Scientists have for the first time catalogued the entire mammoth genome, a feat that could serve as a recipe for engineering elephants that are able to survive in Siberia.
The catalogue of genetic differences between woolly mammoths and elephants revealed how ice-age giants braved the cold.
In the latest study, Vincent Lynch, evolutionary geneticist at the University of Chicago in Illinois, and his team described how they sequenced the genomes of three Asian elephants and two woolly mammoths.
They found about 1.4 million DNA letters that differ between mammoths and elephants, that altered the sequence of more than 1,600 protein-coding genes.
Combing the literature for information about what those proteins do in other organisms, revealed dozens of genes implicated in skin and hair development, fat storage and metabolism, temperature sensation, and other aspects of biology potentially relevant to life in the Arctic.
"The work is a preamble to editing an entire woolly mammoth genome - and perhaps even resurrecting the woolly mammoth, or at least giving an Asian elephant enough mammoth genes to survive in the Arctic," Lynch said.
A 16-square-km reserve in north Siberia, known as Pleistocene Park, has even been proposed as a potential home for such a population of cold-tolerant elephants.
Unlike their elephant cousins, woolly mammoths were creatures with long hairy coats, thick layers of fat and small ears that kept heat loss to a minimum.
The research reveals how woolly mammoths evolved from the ancestor they shared with Asian elephants.

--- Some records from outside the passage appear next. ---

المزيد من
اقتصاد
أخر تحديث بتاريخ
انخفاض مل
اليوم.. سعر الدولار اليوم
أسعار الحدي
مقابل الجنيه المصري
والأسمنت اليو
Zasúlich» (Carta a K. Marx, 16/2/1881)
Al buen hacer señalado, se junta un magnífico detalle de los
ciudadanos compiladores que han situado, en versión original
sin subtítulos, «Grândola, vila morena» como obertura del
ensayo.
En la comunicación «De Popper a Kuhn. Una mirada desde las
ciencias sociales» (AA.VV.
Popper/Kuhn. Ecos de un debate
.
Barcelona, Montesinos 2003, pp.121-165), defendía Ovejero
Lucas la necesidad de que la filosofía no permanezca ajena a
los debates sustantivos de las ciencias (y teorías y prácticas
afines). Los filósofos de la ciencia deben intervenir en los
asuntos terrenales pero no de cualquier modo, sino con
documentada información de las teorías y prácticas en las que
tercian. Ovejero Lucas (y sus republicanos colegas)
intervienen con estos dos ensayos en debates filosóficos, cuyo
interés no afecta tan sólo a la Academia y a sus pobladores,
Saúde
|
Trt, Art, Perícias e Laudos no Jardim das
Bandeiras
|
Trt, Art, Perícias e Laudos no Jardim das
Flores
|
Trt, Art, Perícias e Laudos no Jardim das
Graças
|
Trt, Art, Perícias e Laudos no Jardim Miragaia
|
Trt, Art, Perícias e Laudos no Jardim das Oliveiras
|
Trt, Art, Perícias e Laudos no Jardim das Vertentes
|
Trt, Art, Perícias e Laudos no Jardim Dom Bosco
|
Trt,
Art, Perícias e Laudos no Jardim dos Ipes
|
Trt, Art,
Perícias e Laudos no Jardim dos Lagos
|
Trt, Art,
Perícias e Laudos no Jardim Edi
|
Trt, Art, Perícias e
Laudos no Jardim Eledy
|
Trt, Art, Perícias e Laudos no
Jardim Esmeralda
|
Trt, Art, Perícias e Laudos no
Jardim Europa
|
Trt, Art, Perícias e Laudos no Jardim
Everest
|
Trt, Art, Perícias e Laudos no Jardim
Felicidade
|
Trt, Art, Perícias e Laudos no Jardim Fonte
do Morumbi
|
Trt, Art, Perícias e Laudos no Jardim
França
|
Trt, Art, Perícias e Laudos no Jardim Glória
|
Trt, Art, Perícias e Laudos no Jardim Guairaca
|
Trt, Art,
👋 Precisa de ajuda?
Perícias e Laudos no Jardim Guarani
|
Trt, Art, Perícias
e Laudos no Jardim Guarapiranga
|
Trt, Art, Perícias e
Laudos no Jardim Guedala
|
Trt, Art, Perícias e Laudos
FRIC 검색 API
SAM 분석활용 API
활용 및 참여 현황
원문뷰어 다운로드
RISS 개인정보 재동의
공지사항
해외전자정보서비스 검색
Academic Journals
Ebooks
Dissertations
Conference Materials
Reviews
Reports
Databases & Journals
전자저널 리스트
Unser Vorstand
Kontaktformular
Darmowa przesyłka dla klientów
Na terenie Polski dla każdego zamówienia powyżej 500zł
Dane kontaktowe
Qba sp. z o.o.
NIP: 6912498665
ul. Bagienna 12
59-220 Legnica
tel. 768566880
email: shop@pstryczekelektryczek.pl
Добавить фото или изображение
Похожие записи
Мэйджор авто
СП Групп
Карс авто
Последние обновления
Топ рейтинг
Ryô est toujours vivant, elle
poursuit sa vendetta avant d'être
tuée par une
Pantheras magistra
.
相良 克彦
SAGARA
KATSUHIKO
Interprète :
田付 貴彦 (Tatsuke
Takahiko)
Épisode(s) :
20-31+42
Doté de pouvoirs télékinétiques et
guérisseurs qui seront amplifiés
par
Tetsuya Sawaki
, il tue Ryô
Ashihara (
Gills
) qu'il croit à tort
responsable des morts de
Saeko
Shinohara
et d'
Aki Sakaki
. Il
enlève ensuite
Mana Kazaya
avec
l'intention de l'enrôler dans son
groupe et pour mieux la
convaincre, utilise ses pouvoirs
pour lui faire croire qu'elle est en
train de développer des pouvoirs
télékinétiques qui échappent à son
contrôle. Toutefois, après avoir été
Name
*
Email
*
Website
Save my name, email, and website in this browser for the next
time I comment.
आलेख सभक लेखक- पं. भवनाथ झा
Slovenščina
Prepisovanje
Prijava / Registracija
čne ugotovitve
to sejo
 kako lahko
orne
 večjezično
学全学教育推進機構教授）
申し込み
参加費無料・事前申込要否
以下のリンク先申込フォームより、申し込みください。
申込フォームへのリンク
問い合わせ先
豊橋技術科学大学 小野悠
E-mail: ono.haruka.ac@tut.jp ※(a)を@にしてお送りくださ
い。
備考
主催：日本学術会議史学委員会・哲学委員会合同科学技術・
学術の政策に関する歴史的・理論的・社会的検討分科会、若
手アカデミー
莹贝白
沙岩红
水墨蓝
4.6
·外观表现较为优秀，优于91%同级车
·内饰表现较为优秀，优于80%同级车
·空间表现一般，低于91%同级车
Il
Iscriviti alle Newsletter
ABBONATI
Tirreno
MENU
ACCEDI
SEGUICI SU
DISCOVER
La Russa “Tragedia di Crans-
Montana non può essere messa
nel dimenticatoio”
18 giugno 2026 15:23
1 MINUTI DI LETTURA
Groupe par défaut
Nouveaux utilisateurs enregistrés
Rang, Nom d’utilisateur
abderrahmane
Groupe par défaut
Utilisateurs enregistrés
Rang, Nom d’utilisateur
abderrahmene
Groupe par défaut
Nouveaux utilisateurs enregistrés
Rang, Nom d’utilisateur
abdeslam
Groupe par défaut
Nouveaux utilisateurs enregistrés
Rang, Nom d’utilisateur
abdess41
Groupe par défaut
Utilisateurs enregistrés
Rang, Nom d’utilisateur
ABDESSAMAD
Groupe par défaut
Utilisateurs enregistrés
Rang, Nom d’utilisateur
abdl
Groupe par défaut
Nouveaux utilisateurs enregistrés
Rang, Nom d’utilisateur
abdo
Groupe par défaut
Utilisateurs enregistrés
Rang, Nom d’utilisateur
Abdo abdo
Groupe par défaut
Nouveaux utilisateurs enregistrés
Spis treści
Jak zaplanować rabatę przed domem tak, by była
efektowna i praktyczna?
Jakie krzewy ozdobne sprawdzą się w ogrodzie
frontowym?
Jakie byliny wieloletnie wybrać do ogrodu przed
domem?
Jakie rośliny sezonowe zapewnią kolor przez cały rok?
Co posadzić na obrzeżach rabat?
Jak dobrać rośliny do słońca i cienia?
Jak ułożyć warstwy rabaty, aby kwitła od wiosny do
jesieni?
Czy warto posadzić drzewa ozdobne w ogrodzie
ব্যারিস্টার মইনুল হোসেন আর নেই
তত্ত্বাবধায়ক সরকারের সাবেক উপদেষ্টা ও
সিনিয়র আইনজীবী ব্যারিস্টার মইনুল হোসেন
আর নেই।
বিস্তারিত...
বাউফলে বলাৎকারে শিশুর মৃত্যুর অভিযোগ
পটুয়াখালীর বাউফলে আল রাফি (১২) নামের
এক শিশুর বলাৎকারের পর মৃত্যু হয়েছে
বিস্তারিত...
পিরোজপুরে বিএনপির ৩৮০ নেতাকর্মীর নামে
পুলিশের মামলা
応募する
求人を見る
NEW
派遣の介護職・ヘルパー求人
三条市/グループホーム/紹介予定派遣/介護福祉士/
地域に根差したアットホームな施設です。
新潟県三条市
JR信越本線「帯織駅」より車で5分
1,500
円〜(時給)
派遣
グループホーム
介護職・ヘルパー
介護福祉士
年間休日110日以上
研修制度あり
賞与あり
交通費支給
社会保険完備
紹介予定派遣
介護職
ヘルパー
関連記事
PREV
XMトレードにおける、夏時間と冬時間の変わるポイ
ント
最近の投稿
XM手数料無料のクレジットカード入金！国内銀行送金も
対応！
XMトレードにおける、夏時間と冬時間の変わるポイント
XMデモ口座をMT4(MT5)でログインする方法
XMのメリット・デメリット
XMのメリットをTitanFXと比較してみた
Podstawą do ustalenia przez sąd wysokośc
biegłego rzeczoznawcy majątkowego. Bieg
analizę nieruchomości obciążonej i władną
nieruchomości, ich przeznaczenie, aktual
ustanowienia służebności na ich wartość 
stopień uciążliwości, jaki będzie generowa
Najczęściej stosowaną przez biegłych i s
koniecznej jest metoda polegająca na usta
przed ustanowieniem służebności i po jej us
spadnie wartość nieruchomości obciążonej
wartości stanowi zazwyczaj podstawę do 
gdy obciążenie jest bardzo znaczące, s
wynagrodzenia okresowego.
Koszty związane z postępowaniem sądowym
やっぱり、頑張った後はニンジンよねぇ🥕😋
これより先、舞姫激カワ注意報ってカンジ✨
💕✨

For instance, several of the genes with changes unique to the mammoths were involved in setting the circadian clock, a potential adaptation to living in a world with dark winters and 24 hours of daylight in summer.
"Other Arctic animals such as some reindeer have similar mutations," the authors added.
"These are genes we would need to alter in an elephant genome to create an animal that was mostly an elephant, but actually able to survive somewhere cold," said Beth Shapiro, evolutionary geneticist at the University of California, Santa Cruz, who was not involved in the latest research.
The study was posted on the biology preprint server bioRxiv.org.